Despite this handicap, the game is an excellent action adventure which is well planned, judging by the mass of information included in the documentation pack. This adds a lot to the atmosphere of the game it is not only background bumpf, a lot of the information is essential to a successful mission. The Master has taken control of the Heatonite Mining Complex on a moon of the planet Rigar, imaginatively called the Second Moon of Rijar. Heatonite is a rare and exotic mineral which can have strange effects on time. These crystals from a vital component of the Time Instant Replay Unit (TIRU) which is the focal point for the game's action.

The TIRU is like a super video recorder which can snatch moments of time into storage. The events contained within that instant can then be edited and its new form replaced into the space-time continuum.

The Doctor's mission is to destroy the TIRU, capture the plans and return to Gallifrey. Such a precious prize is, of course, well guarded and since the Doc is not a violent man he has to rely on Splinx to help.

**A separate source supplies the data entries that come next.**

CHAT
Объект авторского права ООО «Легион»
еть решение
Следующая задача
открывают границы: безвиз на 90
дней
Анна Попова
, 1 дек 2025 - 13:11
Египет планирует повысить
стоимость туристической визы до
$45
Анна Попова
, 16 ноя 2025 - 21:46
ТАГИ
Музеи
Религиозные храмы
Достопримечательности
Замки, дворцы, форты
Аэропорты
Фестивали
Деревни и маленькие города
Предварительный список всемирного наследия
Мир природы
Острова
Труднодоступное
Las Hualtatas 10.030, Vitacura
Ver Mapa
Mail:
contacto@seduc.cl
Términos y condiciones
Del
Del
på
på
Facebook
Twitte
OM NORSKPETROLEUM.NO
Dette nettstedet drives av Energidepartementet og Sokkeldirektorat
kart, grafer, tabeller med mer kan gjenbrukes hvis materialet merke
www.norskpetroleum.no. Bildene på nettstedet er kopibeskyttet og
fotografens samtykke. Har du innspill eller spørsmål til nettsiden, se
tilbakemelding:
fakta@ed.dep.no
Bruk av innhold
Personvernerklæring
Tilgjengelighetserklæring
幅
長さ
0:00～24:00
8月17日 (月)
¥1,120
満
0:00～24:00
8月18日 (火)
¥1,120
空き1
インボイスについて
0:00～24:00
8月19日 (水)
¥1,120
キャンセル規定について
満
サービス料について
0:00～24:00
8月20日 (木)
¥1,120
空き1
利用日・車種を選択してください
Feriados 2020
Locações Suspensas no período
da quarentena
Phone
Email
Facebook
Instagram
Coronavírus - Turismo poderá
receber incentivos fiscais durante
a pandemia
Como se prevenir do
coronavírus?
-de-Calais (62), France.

Doctor Who And The Mines Of Terror

Splinx is a programmable white cat robot who is totally invisible to everyone except the doctor and the game player. It can be programmed to make a feline beeline for a market point set by Doctor Who, pick up any object lying there and then return to its master. All this depends on two crucial factors: battery charge and terrain. If the batteries are not kept topped up, splinx will grind to a halt but a simple ladder can also stop its mission.

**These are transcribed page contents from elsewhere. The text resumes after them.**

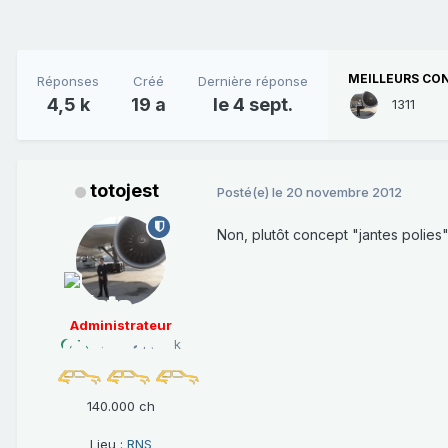
MEILLEURS CO
Réponses
Créé
Dernière réponse
4,5 k
19 a
le 4 sept.
1311
totojest
Posté(e)
le 20 novembre 2012
Non, plutôt concept "jantes polies" 
Administrateur
1 069
28,5 k
140.000 ch
Lieu :
RNS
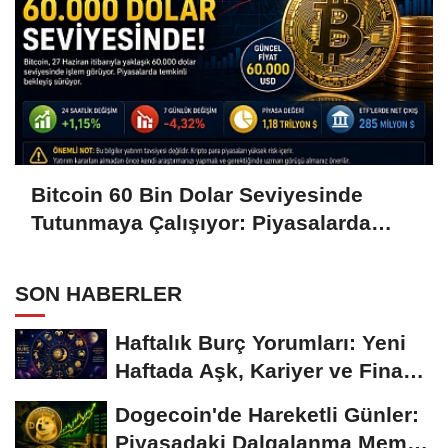
Bitcoin 60 Bin Dolar Seviyesinde
Tutunmaya Çalışıyor: Piyasalarda
Temkinli Bekleyiş
SON HABERLER
Haftalık Burç Yorumları: Yeni
Haftada Aşk, Kariyer ve Finans
Gündemi
Dogecoin'de Hareketli Günler:
Piyasadaki Dalgalanma Meme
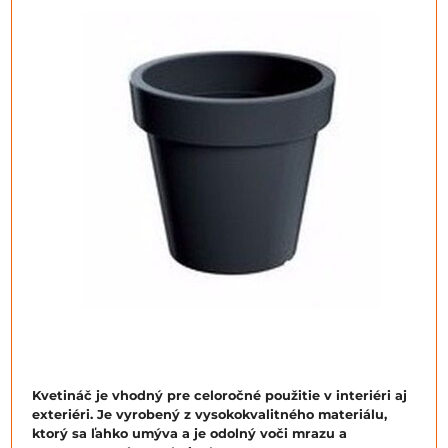
Kvetináč je vhodný pre celoročné použitie v interiéri aj
exteriéri. Je vyrobený z vysokokvalitného materiálu,
ktorý sa ľahko umýva a je odolný voči mrazu a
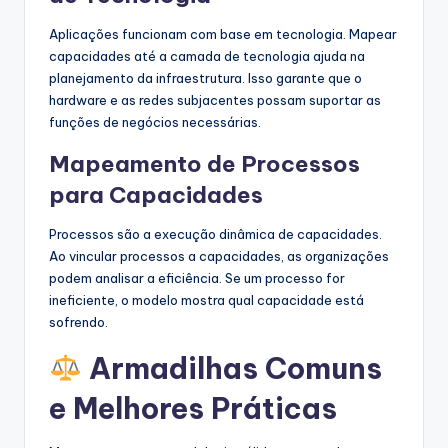
Aplicações funcionam com base em tecnologia. Mapear
capacidades até a camada de tecnologia ajuda na
planejamento da infraestrutura. Isso garante que o
hardware e as redes subjacentes possam suportar as
funções de negócios necessárias.
Mapeamento de Processos
para Capacidades
Processos são a execução dinâmica de capacidades.
Ao vincular processos a capacidades, as organizações
podem analisar a eficiência. Se um processo for
ineficiente, o modelo mostra qual capacidade está
sofrendo.
Armadilhas Comuns
e Melhores Práticas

Whatever the situation the cat must be recovered at all times. This is especially true when a regeneration occurs if The Doctor puts a foot wron and gets zapped. He rematerialises in a new location either back at the TARDIS or at the nearest Cryogenic Sleep Chamber (CSC).

The CSC has a second function if you want to end a play session because it is here that the game can be saved. Unfortunately, the effort of saving puts such a strain on the interspacial power source that it causes your C64 to reset. Re-entry to the mines can only be achieve by reloading the program. During the mission Dr Who has to solve many puzzles, the first of which is how to get past the Madrag, a gigantic and vicious monster. If inspiration fails at this point, a sealed cheat sheet is supplied which gives one solution to this problem.

Dodging Controllers and collecting potentially useful items in a search for the solution is the basis of this excellent challenge, the Doctor needs you.